Please return only the lines from the one holding "What a pitiful manager!" through the one holding "In fact, Fredro, whose", exactly as they appear in the records below, both ends included.

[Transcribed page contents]
——
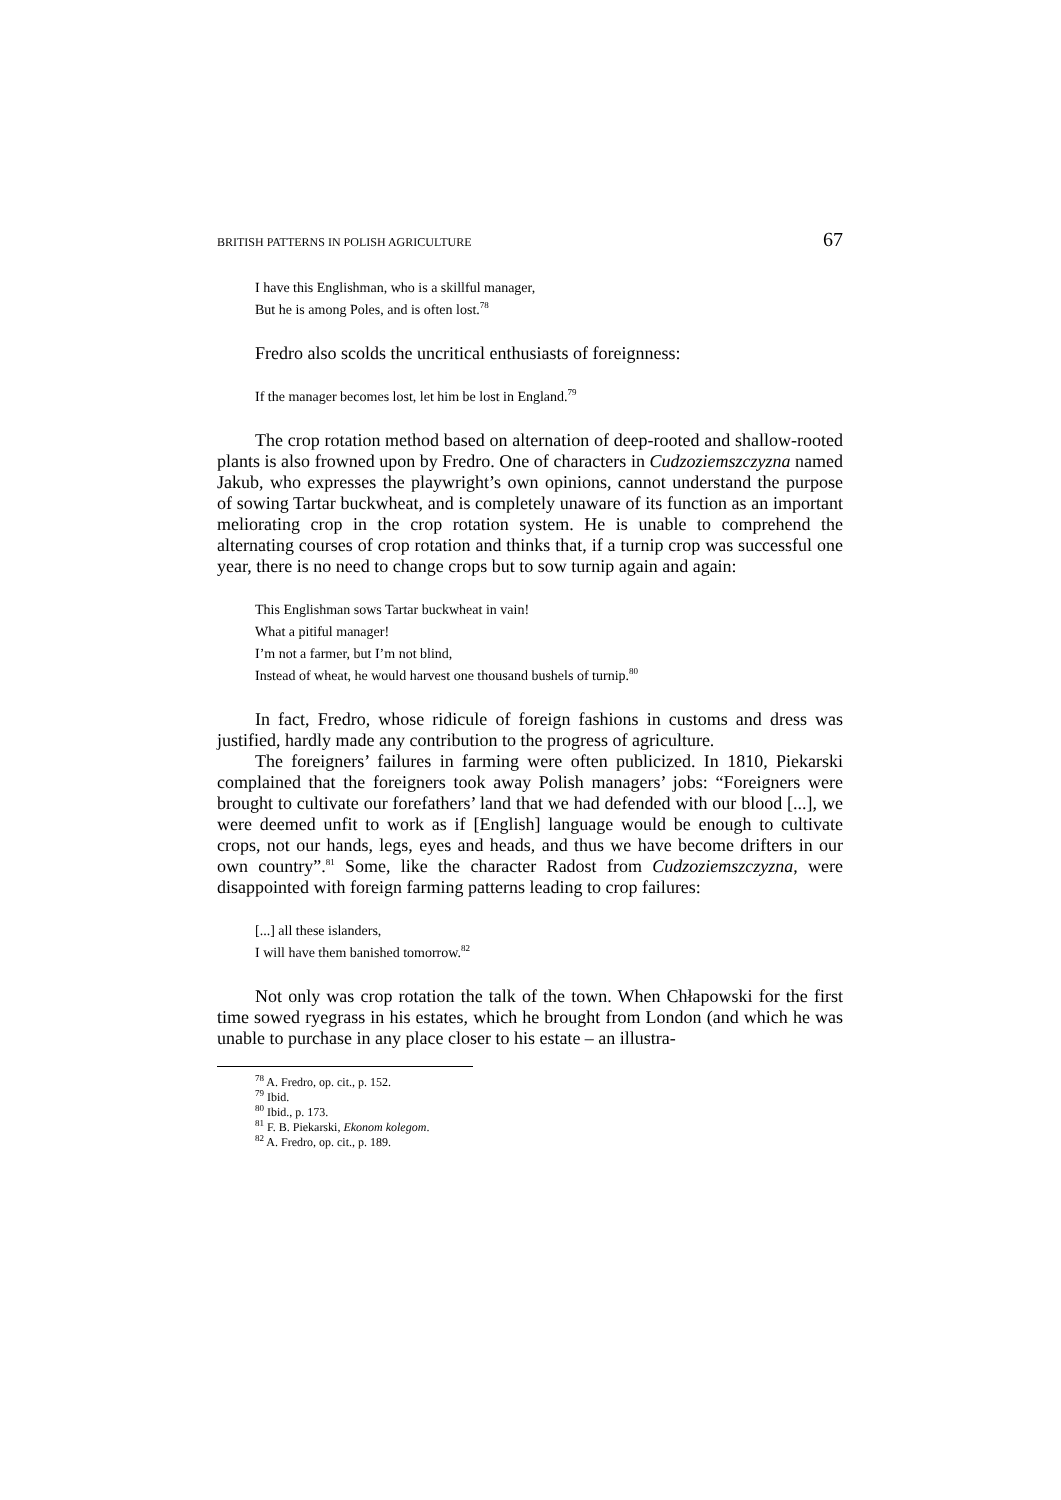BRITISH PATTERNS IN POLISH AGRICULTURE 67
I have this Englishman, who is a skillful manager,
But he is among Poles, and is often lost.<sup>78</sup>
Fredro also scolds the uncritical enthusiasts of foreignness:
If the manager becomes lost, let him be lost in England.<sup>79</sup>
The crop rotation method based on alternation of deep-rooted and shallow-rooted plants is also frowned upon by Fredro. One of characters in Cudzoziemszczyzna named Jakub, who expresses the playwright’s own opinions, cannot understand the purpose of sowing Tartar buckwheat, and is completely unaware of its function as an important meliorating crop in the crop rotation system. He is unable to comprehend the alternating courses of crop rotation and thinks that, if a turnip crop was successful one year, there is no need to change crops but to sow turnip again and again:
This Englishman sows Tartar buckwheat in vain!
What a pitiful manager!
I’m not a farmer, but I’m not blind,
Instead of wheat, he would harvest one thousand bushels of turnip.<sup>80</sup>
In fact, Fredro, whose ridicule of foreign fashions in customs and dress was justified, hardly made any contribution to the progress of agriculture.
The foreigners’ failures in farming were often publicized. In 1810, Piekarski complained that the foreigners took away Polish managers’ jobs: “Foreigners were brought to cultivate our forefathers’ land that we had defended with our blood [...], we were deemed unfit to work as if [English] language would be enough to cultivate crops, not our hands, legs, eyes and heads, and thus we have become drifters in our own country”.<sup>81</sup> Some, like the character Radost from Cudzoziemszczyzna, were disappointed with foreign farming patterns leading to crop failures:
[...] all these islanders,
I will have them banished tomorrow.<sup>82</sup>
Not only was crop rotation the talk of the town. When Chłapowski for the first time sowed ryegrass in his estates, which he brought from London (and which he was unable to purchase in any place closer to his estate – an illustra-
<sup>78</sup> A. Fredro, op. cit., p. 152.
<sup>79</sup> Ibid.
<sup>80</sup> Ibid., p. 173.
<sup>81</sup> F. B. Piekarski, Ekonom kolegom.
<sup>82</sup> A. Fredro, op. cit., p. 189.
——
TASK RESPONSE
What a pitiful manager!
I’m not a farmer, but I’m not blind,
Instead of wheat, he would harvest one thousand bushels of turnip.<sup>80</sup>
In fact, Fredro, whose ridicule of foreign fashions in customs and dress was justified, hardly made any contribution to the progress of agriculture.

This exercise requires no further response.